▶ _PROVIDED PASSAGE_
== Segment start ==
For David Wright: Pantorno

For David Wright: Pantorno
It’s funny how something as trivial as baseball can force a human being to sit down and attempt to compartmentalize their life. 
 
After all, it’s just a game, which is a statement 12-year-old… or 19-year-old Joe Pantorno would have wrung my neck for. 
 
But on Sept. 13, as a teary-eyed and overwhelmed David Wright sat in the media room at Citi Field and told us that he was likely going to hang up the cleats after this season ended, that was exactly what I was forced to do. 
 
While working in this particular business has forced me, a 26-year-old Long Islander (which is the most stereotypical combination to make an irrepressibly opinionated)  to put bias aside, myself and countless millennials still have a few precious links to our childhood and teenage years. 
 
Considering we’re a nostalgic bunch (just ask any kid born from 1988 to 1991 about growing up in the 90’s), David Wright manning third base for the New York Mets is one of those last links to the adolescence of countless Mets fans.
 
One that even I can’t help but to take pause, appreciate and reminisce about. 
 
The early 2000’s was such a period of transition for Mets fans, especially the younger ones.
== Segment end ==
▶ _DATA SEGMENT_
== Segment start ==
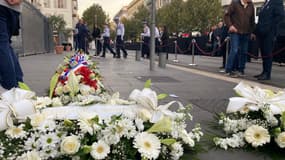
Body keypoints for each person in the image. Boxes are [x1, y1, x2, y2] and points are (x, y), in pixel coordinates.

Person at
== Segment end ==
▶ _REQUIRED ACTION A_
According to the column about David Wright, on what date did he sit in the Citi Field media room and say he was likely retiring after the season?
▶ _REQUIRED ACTION B_
Please write the next part of the column about David Wright, starting after its final sentence.
The listing is separate material, unrelated to the column about David Wright.

▶ _ANSWER SPACE A_
Sept. 13

▶ _ANSWER SPACE B_
Mike Piazza, the first real superstar many of us got to see play for the Mets, had been slowed by the unforgiving passage of time, though it was seemingly accelerated from years behind home plate. 
 
His decline and eventual departure was the first real example of an athlete’s mortality that we had ever seen. This was a hero to the masses, a giant, a champion that was seemingly invincible. 
 
Naturally, it left us wondering if we would ever have another talent that could represent and encompass the  loyalty and values of a fan base of the often-dysfunctional franchise
 
Luckily for the Mets, David Wright softened the blow of Piazza’s end in New York as he accepted the torch of stardom and ran with it.
 
A Virginia native miraculously having grown up a Mets fan only to play for his favorite team? That’s unheard of for the franchise dubbed as the little brothers of the Yankees in New York. 
 
His loyalty was also unheard of in today’s game. After bursting onto the scene and helping the Mets get to within one game of a National League pennant in 2006, Wright remained true to the team that drafted him after a pair of collapses in 2007 and 2008 followed by an uncontrollable spiral to ineptitude.
 
There will be pessimists that will say a nice, big contract had something to do with it. They might be right. But that’s not David Wright.
 
He was a Met through and through and a champion of the underdogs that are Mets fans. 
 
Sure, the Yankees had Derek Jeter. But we had David Wright.
 
 
I wore my No. 5 Mets jersey on my first day of high school, on my first-ever real date, the last time I was at Shea Stadium, when I found out I got into college, birthday parties. 
 
Mets fans wanted to grow up to be like him, both on the field and off.
 
There were eight years without a playoff berth, six years with losing records, yet Wright continued to represent the organization that some will argue was deserving of saintship.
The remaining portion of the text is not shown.